While “Shark” doesn’t dig its fins in as deep with snide Disney satire as the studio’s “Shrek,” this new offering does try to steal some Disney heart into an annoying Shrekified filmmaking aesthetic that has long worn out its welcome. Captured in CG animation, “Shark” is a mostly enjoyable experience due to the cast and their enthusiasm, but the material isn’t up to snuff, relying too heavily on the tried and true, much like Disney has done in recent years. There are the film spoof jokes (Steven Spielberg did direct “Jaws” after all), the fishy puns, the eye-rolling urban gags (hear Martin Scorsese lose all credibility by saying “yo”), the “Godfather” mafia stereotypes, the unfortunate soundtrack plugs, and the general speed of the comedic material, which “Shrek” toyed with to great and mysterious financial success. Most obnoxious in “Shark” are the product placements, which seem funny and harmless at first (Gap becomes “Gup,” Coca-Cola becomes “Coral-Cola”), but soon become a comedy crutch on which film relies heavily, and that sinking feeling of manipulative commercialism comes flooding in soon after.

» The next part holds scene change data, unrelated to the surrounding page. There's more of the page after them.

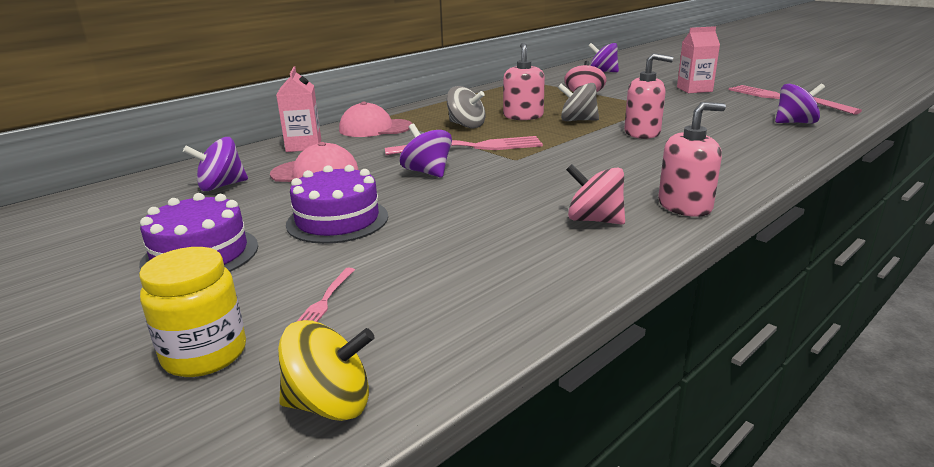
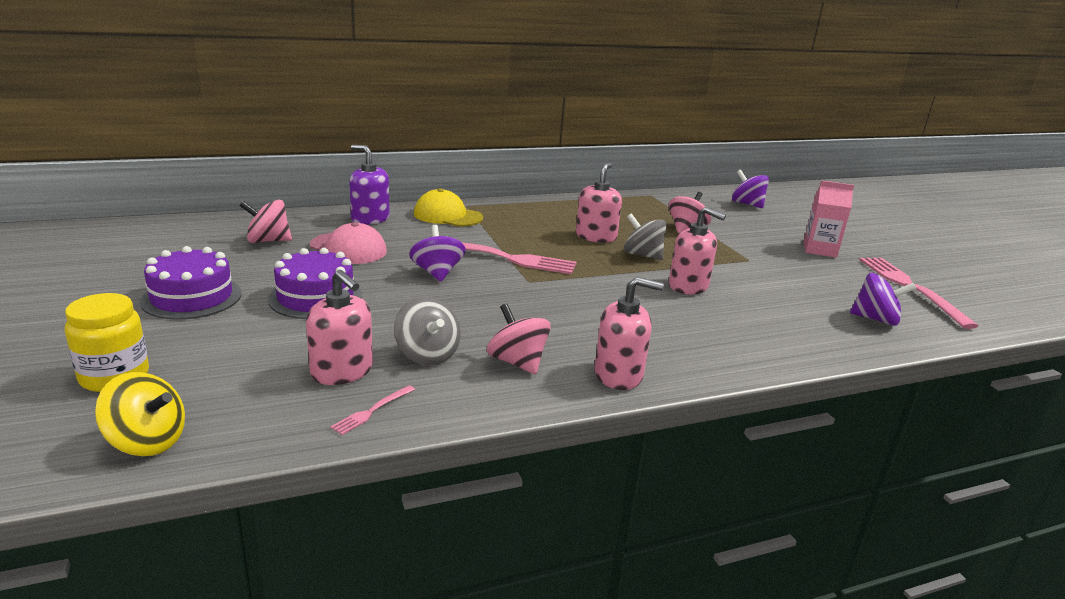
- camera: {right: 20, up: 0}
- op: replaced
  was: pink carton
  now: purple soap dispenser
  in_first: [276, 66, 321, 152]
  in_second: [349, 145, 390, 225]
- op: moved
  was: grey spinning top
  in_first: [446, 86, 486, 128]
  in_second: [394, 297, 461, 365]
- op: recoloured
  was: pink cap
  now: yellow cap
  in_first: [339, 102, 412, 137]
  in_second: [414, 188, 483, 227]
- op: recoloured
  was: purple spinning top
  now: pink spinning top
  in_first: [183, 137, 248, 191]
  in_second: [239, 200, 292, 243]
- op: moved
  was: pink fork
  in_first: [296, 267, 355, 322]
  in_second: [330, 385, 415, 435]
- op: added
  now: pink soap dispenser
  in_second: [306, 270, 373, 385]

So what does “Shark Tale” have to offer? Unlike “Nemo,” the eventual and laborious message of the picture isn’t hammered home for a large amount of screen time; the characters do learn life lessons, but they’re handled with efficiency and some class. Also, the cast is up for the animation challenge, including Renee Zellweger and Jack Black who are both hugely creative in their respective roles. Especially Zellweger, who seems born for the medium with her expressive performance. Will Smith has his moments, but it would be better appreciated if he hadn’t already done the exact same performance in “I, Robot” earlier this year, though to a lesser fish degree.

“Shark Tale” does have moments of fun and a couple of the goofier gags work, but it comes off as “Shrek” leftovers and sloppy seconds to “Finding Nemo,” which places a wet blanket on the proceedings that the picture is unable to shake.